_BRIEF_
Where an entry contains a picture, omit the picture and repeat the rest exactly.

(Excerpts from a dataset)
________________

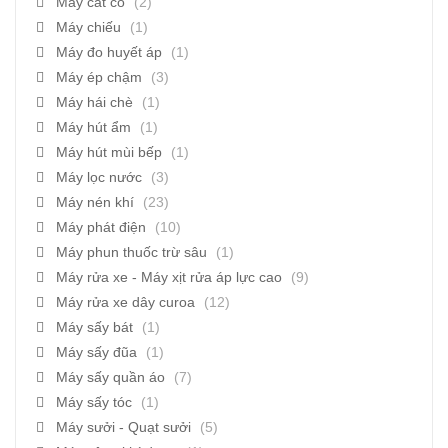
Máy cắt cỏ
(2)
Máy chiếu
(1)
Máy đo huyết áp
(1)
Máy ép chậm
(3)
Máy hái chè
(1)
Máy hút ẩm
(1)
Máy hút mùi bếp
(1)
Máy lọc nước
(3)
Máy nén khí
(23)
Máy phát điện
(10)
Máy phun thuốc trừ sâu
(1)
Máy rửa xe - Máy xịt rửa áp lực cao
(9)
Máy rửa xe dây curoa
(12)
Máy sấy bát
(1)
Máy sấy đũa
(1)
Máy sấy quần áo
(7)
Máy sấy tóc
(1)
Máy sưởi - Quạt sưởi
(5)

________________

_RESULT OF THE EXERCISE_
Máy cắt cỏ
(2)
Máy chiếu
(1)
Máy đo huyết áp
(1)
Máy ép chậm
(3)
Máy hái chè
(1)
Máy hút ẩm
(1)
Máy hút mùi bếp
(1)
Máy lọc nước
(3)
Máy nén khí
(23)
Máy phát điện
(10)
Máy phun thuốc trừ sâu
(1)
Máy rửa xe - Máy xịt rửa áp lực cao
(9)
Máy rửa xe dây curoa
(12)
Máy sấy bát
(1)
Máy sấy đũa
(1)
Máy sấy quần áo
(7)
Máy sấy tóc
(1)
Máy sưởi - Quạt sưởi
(5)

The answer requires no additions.